▸ **Questions sur l'extrait**
1 – Renvoyez sans rien changer le passage de la revue de presse qui va de « Les récentes élections » à « après sa parution. ».
2 – Répondez à ces questions d'après la revue de presse :
(a) Quel parti a remporté les dernières élections législatives en Pologne ?
(b) Combien d'années après sa parution « La rage et l'orgueil » sort-il en version tchèque ?
(c) Combien de personnalités discutent de cet ouvrage dans le supplément Orientation ?
3 – D'après la revue de presse, pourquoi l'auteur du commentaire juge-t-il que la Pologne a enfin eu un « gouvernement normal » ? Expliquez-le en une à trois phrases.

▸ **Texte source**
La Pologne, la Slovaquie... et Oriana Fallaci, points de mire de la presse tchèque

Les récentes élections législatives en Pologne et la chute du gouvernement en Slovaquie, les deux pays voisins de la République tchèque, ont trouvé un large écho dans la presse nationale. Nous l’avons lue et en avons choisi quelques extraits pour vous... Dans les pages du dernier supplément du quotidien Lidove noviny - Orientation (Orientace), quatre personnalités discutent de l’ouvrage provocant « La rage et l’orgueil » d’Oriana Fallaci, qui sort pour la première fois en version tchèque, dix ans après sa parution.

Donald Tusk,  photo: CTK
« La Pologne qui, en raison de conditions de vie très dures, n’a pratiquement pas d’immigrés, devient pour la première fois depuis la Deuxième Guerre mondiale, un pays où l’on peut vivre normalement » : c’est ce que l’on peut lire dans un commentaire publié dans le quotidien Lidové noviny au lendemain de la victoire remportée aux dernières élections législatives par le parti Plateforme civique, qui renoue ainsi avec son précédent mandat. Son auteur écrit :

« Ces quatre dernières années, le parti Plateforme civique n’a rien fait de particulièrement miraculeux. Mais, après les performances chaotiques des gouvernements précédents, la Pologne a enfin eu un ‘gouvernement normal’ qui a apporté du calme et qui a permis à ses habitants de se reposer du fardeau de la politique, de se consacrer aux choses agréables de la vie. Et c’est justement ce que le cabinet de Donald Tusk a permis. »

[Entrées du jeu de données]
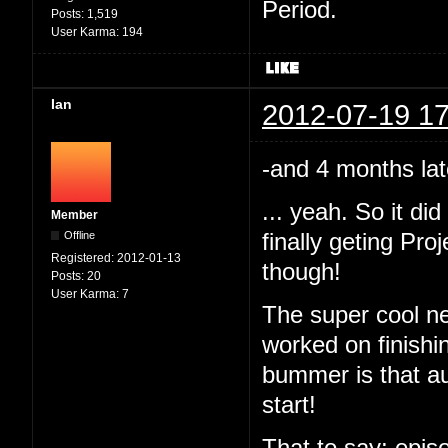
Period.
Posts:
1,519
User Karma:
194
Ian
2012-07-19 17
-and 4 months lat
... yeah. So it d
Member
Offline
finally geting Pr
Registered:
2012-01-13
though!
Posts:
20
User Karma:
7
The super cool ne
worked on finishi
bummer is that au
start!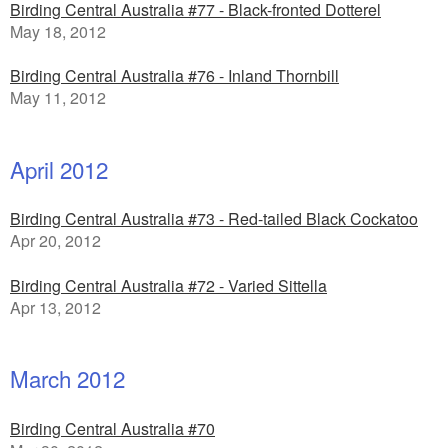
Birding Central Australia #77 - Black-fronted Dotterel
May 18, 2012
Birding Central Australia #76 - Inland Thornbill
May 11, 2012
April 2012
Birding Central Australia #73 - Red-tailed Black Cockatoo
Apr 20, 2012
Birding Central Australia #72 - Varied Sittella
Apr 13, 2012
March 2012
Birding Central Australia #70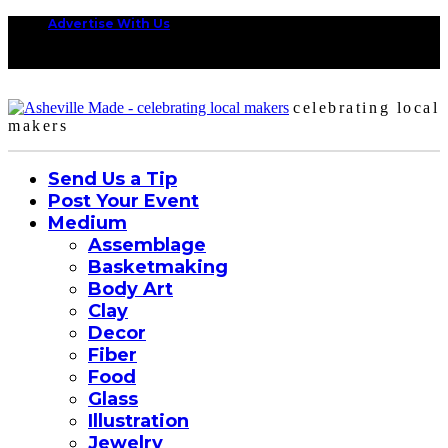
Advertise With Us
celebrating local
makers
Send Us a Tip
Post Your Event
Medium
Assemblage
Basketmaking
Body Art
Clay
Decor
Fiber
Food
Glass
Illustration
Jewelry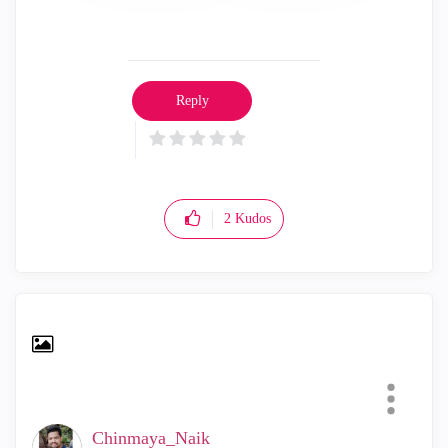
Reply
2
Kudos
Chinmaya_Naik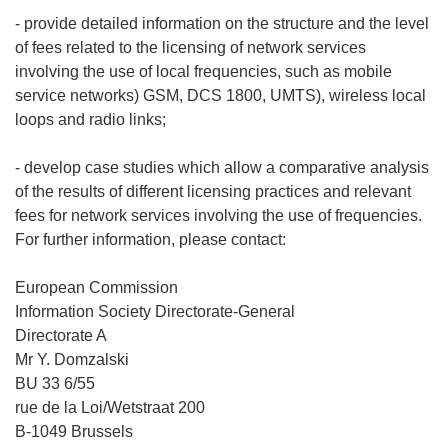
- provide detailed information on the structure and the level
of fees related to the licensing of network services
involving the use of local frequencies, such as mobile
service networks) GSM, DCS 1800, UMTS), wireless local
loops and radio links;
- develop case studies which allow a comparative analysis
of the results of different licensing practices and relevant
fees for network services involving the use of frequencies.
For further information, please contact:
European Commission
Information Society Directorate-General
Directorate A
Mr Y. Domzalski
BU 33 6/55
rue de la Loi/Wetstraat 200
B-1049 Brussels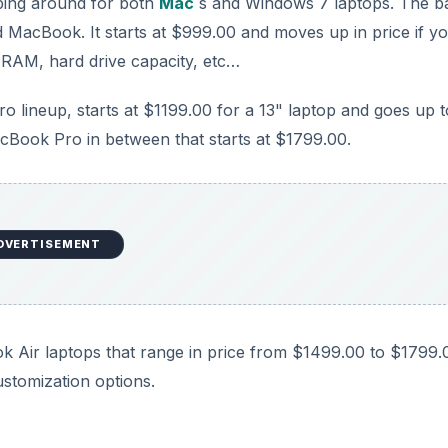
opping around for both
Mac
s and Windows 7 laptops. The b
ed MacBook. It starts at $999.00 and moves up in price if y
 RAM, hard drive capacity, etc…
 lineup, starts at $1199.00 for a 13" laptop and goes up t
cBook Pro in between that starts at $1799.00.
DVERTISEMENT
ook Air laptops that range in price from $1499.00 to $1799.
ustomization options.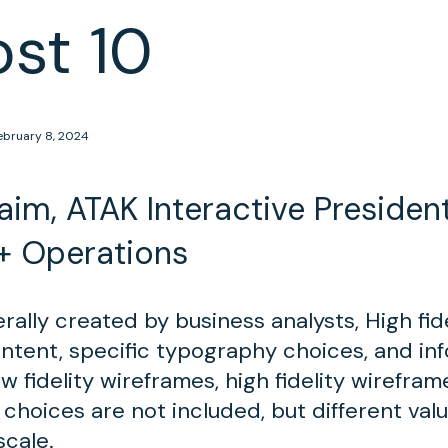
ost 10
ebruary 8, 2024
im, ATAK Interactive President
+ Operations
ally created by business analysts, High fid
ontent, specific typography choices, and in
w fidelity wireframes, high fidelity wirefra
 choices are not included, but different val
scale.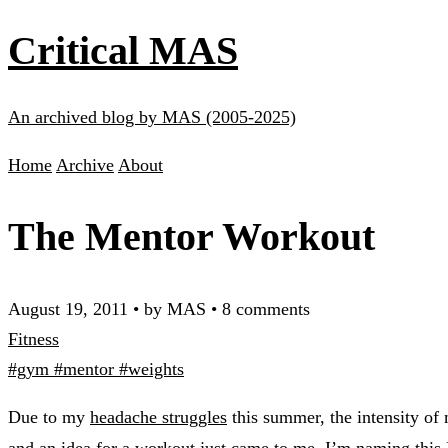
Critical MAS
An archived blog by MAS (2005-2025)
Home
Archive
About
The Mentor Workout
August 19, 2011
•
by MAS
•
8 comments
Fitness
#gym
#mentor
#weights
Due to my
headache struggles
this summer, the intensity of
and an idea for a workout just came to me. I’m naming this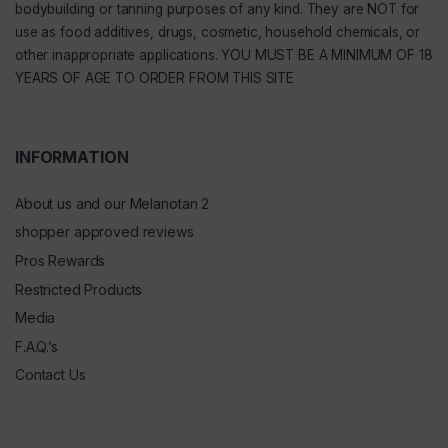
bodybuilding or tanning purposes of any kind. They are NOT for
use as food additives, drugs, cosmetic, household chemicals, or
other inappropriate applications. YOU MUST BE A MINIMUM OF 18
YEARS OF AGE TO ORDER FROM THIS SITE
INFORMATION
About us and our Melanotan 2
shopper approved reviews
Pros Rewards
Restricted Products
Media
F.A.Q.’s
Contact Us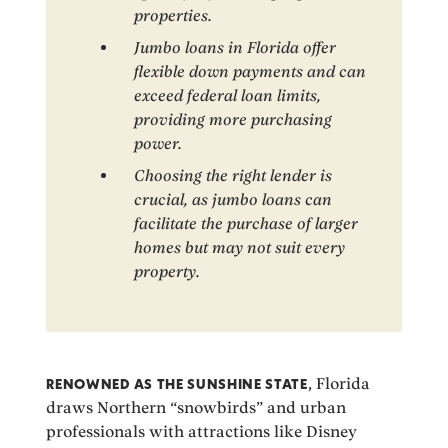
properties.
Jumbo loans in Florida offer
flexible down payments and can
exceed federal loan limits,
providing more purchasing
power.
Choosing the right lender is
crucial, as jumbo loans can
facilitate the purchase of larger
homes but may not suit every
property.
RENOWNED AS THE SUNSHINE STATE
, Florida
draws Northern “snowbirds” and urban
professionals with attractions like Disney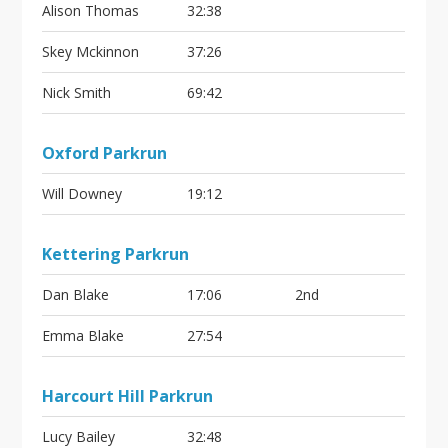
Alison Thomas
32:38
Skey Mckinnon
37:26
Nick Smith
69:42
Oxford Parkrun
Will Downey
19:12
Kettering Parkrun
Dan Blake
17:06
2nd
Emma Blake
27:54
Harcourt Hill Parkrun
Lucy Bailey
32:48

...

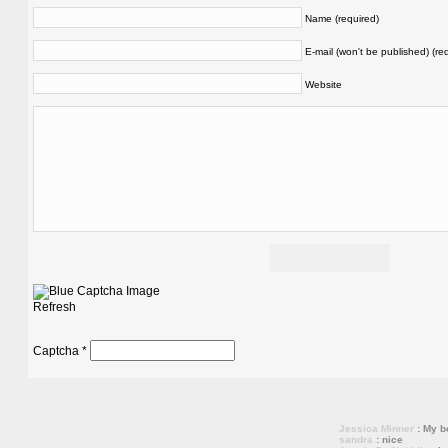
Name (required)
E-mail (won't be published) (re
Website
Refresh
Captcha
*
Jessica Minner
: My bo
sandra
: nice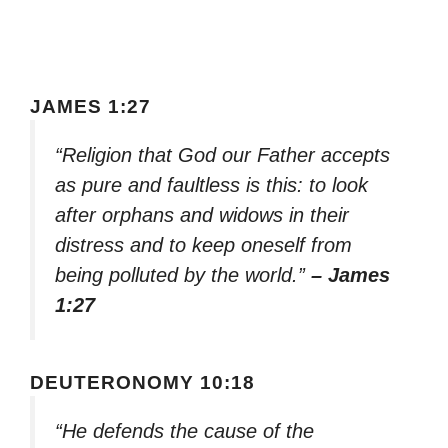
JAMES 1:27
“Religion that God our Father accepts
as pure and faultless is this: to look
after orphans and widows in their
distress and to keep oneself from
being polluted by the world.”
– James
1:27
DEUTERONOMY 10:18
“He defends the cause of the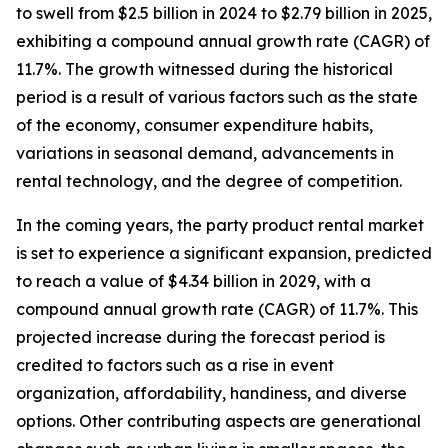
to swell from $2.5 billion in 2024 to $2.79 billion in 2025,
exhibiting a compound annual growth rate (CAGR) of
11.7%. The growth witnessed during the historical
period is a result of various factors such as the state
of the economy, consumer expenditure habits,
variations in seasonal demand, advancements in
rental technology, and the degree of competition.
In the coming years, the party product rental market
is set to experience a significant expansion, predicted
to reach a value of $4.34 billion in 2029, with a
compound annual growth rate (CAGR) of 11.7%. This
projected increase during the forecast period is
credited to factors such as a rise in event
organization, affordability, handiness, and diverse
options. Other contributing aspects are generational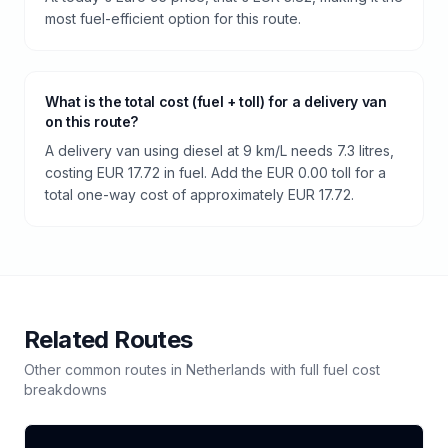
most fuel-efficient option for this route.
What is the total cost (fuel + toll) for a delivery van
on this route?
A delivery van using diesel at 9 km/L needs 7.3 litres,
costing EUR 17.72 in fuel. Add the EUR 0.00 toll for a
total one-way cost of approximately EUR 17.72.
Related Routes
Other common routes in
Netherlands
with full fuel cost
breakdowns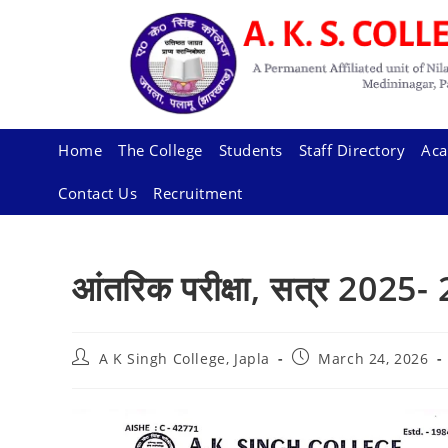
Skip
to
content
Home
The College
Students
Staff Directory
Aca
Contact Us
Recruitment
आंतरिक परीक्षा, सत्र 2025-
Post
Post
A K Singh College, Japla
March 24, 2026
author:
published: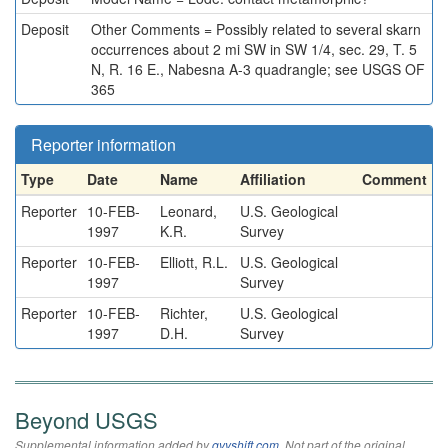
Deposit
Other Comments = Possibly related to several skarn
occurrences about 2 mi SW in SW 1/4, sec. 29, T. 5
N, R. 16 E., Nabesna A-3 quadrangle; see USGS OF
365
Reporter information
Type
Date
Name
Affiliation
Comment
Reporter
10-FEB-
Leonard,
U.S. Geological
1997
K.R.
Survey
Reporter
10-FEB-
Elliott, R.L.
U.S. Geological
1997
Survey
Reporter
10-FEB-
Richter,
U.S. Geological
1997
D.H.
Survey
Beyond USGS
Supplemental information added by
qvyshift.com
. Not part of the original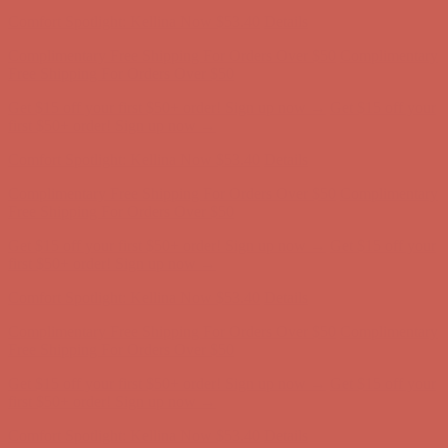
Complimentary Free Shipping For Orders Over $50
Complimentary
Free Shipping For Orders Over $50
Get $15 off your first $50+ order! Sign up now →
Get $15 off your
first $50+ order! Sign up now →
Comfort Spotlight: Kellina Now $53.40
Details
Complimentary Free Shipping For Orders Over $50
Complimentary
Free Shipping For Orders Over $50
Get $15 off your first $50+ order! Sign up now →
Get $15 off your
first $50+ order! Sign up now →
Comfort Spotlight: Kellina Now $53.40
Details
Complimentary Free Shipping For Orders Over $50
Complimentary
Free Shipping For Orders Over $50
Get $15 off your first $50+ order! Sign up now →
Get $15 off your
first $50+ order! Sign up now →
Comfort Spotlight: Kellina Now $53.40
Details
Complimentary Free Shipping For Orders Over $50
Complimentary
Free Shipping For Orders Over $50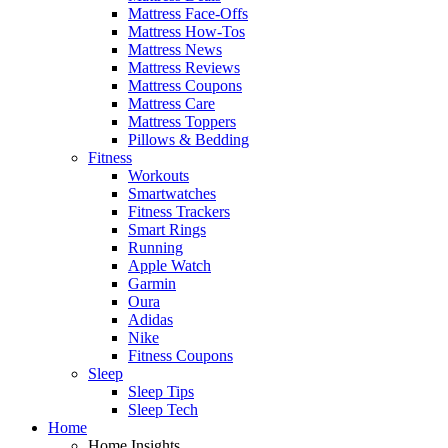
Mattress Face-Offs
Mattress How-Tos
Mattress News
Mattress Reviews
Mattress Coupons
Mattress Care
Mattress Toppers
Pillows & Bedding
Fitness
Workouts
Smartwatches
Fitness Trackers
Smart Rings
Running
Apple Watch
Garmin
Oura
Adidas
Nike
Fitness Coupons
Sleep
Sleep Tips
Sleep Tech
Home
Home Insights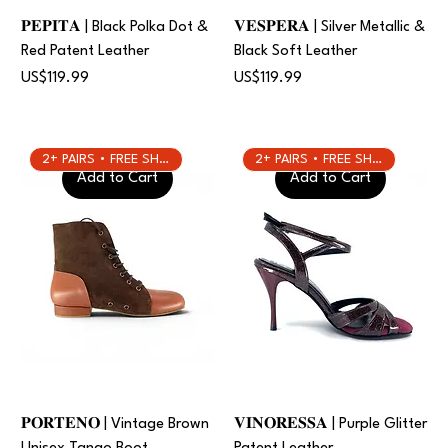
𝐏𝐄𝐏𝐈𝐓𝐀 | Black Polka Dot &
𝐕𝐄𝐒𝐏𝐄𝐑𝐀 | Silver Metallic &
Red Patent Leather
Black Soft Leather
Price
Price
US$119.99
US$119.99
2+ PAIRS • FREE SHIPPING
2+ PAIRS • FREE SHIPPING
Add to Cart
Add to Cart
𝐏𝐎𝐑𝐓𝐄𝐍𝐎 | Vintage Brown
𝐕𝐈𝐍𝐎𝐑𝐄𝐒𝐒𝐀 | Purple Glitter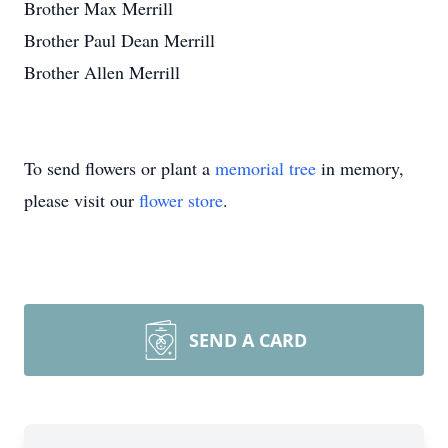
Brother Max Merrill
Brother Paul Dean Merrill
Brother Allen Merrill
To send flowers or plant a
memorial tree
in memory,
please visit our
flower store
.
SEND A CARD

---

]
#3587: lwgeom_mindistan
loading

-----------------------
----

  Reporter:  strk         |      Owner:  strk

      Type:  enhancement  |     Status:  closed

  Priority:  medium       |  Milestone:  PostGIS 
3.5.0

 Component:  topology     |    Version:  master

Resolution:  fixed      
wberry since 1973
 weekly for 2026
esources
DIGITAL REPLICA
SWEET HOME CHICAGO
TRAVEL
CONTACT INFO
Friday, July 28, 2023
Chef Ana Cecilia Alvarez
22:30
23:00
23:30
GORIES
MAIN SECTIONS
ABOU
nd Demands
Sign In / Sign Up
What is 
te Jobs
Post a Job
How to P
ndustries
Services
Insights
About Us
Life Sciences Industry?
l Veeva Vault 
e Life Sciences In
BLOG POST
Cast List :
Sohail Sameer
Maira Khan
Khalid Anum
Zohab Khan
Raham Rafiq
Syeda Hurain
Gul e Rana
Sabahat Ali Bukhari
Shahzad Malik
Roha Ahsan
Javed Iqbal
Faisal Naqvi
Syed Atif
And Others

▸ **Réponses aux questions**
1 –
Les récentes élections législatives en Pologne et la chute du gouvernement en Slovaquie, les deux pays voisins de la République tchèque, ont trouvé un large écho dans la presse nationale. Nous l’avons lue et en avons choisi quelques extraits pour vous... Dans les pages du dernier supplément du quotidien Lidove noviny - Orientation (Orientace), quatre personnalités discutent de l’ouvrage provocant « La rage et l’orgueil » d’Oriana Fallaci, qui sort pour la première fois en version tchèque, dix ans après sa parution.

2 –
(a) Le parti Plateforme civique.
(b) Dix ans.
(c) Quatre.

3 – Les gouvernements précédents avaient eu des performances chaotiques. Le parti Plateforme civique a au contraire apporté du calme. Il a ainsi permis aux habitants de se reposer du fardeau de la politique et de se consacrer aux choses agréables de la vie.